Sunnyvale is a rural, sparsely populated, and very affluent town in Dallas County, Texas, United States. It is the easternmost city completely within Dallas County. The population was 5,130 at the 2010 census.


The town now called Sunnyvale was inhabited by various Native American tribes in the years before the European conquest of the Americas. It became under the rule of Spain in the 18th century, very close to the boundary of Spanish and French territory (although this boundary was carried upward a bit in 1819; see Adams-Onís Treaty.) During this time, the area was relatively underdeveloped. However, some settlers migrated to Texas and would eventually settle in Sunnyvale. In 1821, the town became a possession of Mexico when Mexico received its independence from Spain. After the Texas Revolution, the area once again changed hands, under the Republic of Texas. This is when the town started to develop. During this time, settlers migrated to present-day Sunnyvale, naming the hamlet they founded Long Creek.1. In 1845 Texas became a United States state. More settlers migrated to the area. In the 1860s, the town was briefly part of the Confederate States of America. As more people arrived, eventually three new towns sprang up in the area: New Hope, Tripp, and Hatterville. New Hope was the most prosperous of these. It had many shops and stores, a fair called Gala Days, and a newspaper, the New Hope News. It was neighboring Mesquite's biggest rival. This all ended in 1921, when a storm blew the town away 2. Many buildings were damaged and the prosperous days were over. From this year on to the 1950s, the four towns had no new developments, remaining stagnant. In the year 1953, the hamlets of Hatterville, New Hope, Long Creek, and Tripp merged under the name Sunnyvale. The name was chosen in a contest from a local school. Today, there are many reminders of Sunnyvale's rich history, like the old New Hope School; the Tripp First Baptist Church, built in 1882; and many antique houses. The Long Creek Cemetery in southern Sunnyvale is over 150 years old, and the first recorded burial there is that of Leona Crownover Caldwell, dated October 2, 1855. There are also veterans from most major American wars, including the War of 1812, the Civil War (both Union and Confederate veterans), the World Wars, and others. Some of the oldest burials in the cemetery include James Truss and Priscilla Dulaney Truss, both born in 1799 2. On December 26, 2015 the town was struck by an EF-4 tornado causing extensive damage to the Plantation RV park, the tornado then grew and moved northeast into Garland and Rowlett killing 12 people and injuring dozens.
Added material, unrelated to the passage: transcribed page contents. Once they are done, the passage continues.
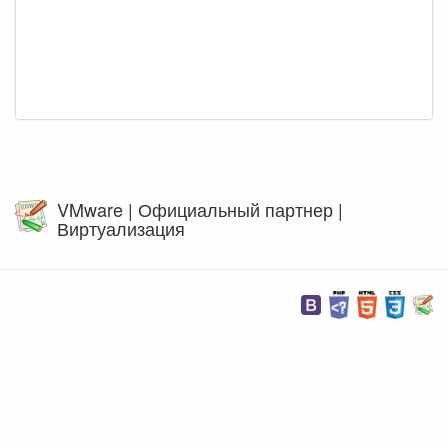
VMware | Официальный партнер |
Виртуализация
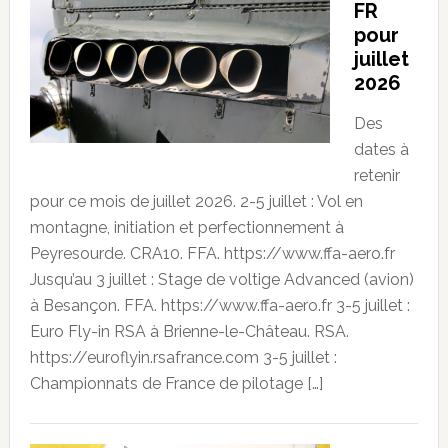
FR
pour
juillet
2026
Des
dates à
retenir
pour ce mois de juillet 2026. 2-5 juillet : Vol en
montagne, initiation et perfectionnement à
Peyresourde. CRA10. FFA. https://www.ffa-aero.fr
Jusqu’au 3 juillet : Stage de voltige Advanced (avion)
à Besançon. FFA. https://www.ffa-aero.fr 3-5 juillet :
Euro Fly-in RSA à Brienne-le-Château. RSA.
https://euroflyin.rsafrance.com 3-5 juillet :
Championnats de France de pilotage […]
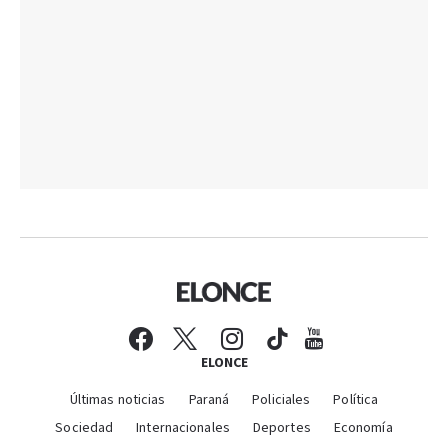
ELONCE
Últimas noticias
Paraná
Policiales
Política
Sociedad
Internacionales
Deportes
Economía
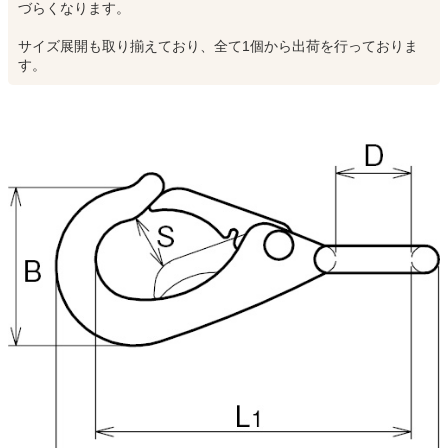
づらくなります。
サイズ展開も取り揃えており、全て1個から出荷を行っておりま
す。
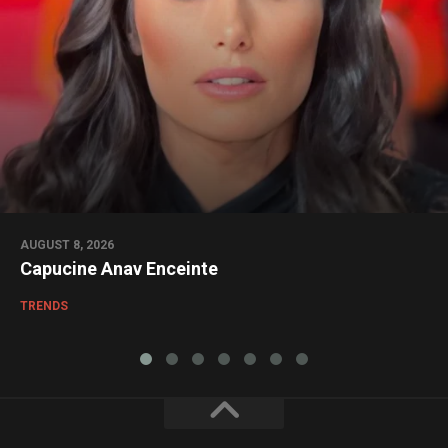
AUGUST 8, 2026
Capucine Anav Enceinte
TRENDS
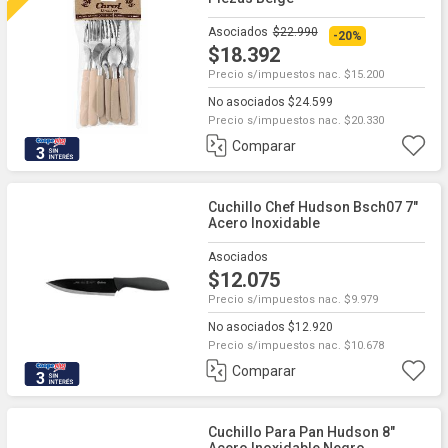
Asociados
$22.990
-20%
$18.392
Precio s/impuestos nac. $15.200
No asociados $24.599
Precio s/impuestos nac. $20.330
Comparar
3
Cuchillo Chef Hudson Bsch07 7"
Acero Inoxidable
Asociados
$12.075
Precio s/impuestos nac. $9.979
No asociados $12.920
Precio s/impuestos nac. $10.678
Comparar
3
Cuchillo Para Pan Hudson 8"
Sunnyvale is located at 32°48′13″N 96°34′11″W / 32.80361°N 96.56972°W / 32.80361; -96.56972 (32.803646, -96.569654).

According to the United States Census Bureau, the town has a total area of 16.8 square miles (44 km2), all of it land.


Historical population
Census Pop.
1960 969
1970 995 2.7%
1980 1,404 41.1%
1990 2,228 58.7%
2000 2,693 20.9%
2010 5,130 90.5%
2019 (est.) 6,841 33.4%
U.S. Decennial Census

As of the census of 2010, there were 5,130 people, 891 households, and 775 families residing in the town. The population density was 160.8 people per square mile (62.1/km2). There were 928 housing units at an average density of 55.4 per square mile (21.4/km2). The racial makeup of the town was 68.4% White, 20.6% Asian, 6.2% African American, 0.4% Native American, 1.9% other races, and 2.7% from two or more races. Hispanic or Latino of any race were 8.7% of the population.

There were 891 households, out of which 43.3% had children under the age of 18 living with them, 78.8% were married couples living together, 5.1% had a female householder with no husband present, and 13.0% were non-families. 11.2% of all households were made up of individuals, and 4.5% had someone living alone who was 65 years of age or older. The average household size was 3.02 and the average family size was 3.27.

In the town, the population was spread out, with 29.6% under the age of 18, 5.1% from 18 to 24, 25.7% from 25 to 44, 30.7% from 45 to 64, and 9.0% who were 65 years of age or older. The median age was 41 years. For every 100 females, there were 101.1 males. For every 100 females age 18 and over, there were 97.8 males.

The median income for a household in the town was $86,952, and the median income for a family was $98,999. Males had a median income of $63,750 versus $37,297 for females. The per capita income for the town was $38,910. About 2.5% of families and 3.2% of the population were below the poverty line, including 1.1% of those under age 18 and 5.0% of those age 65 or over.

Parks and recreation

Sunnyvale is along Lake Ray Hubbard, which has recreational activities for Sunnyvale residents.

There are also four parks in the city: Jobson Park, Town Center Park, Samuell Farm North, and Robert Vineyard Park.


Sunnyvale Independent School District takes students in Sunnyvale who are in grades pre-kindergarten through 12. Sunnyvale High School's facility opened in 2009.

Prior to fall 2007, Sunnyvale did not operate a high school; for high school Sunnyvale's students were zoned to the Mesquite Independent School District (MISD), attending North Mesquite High School.

Sunnyvale has a public library, located on Tower Place in the northwestern portion of the city.

All of Dallas County (Sunnyvale included) is in the service area of Dallas College (formerly Dallas County Community College).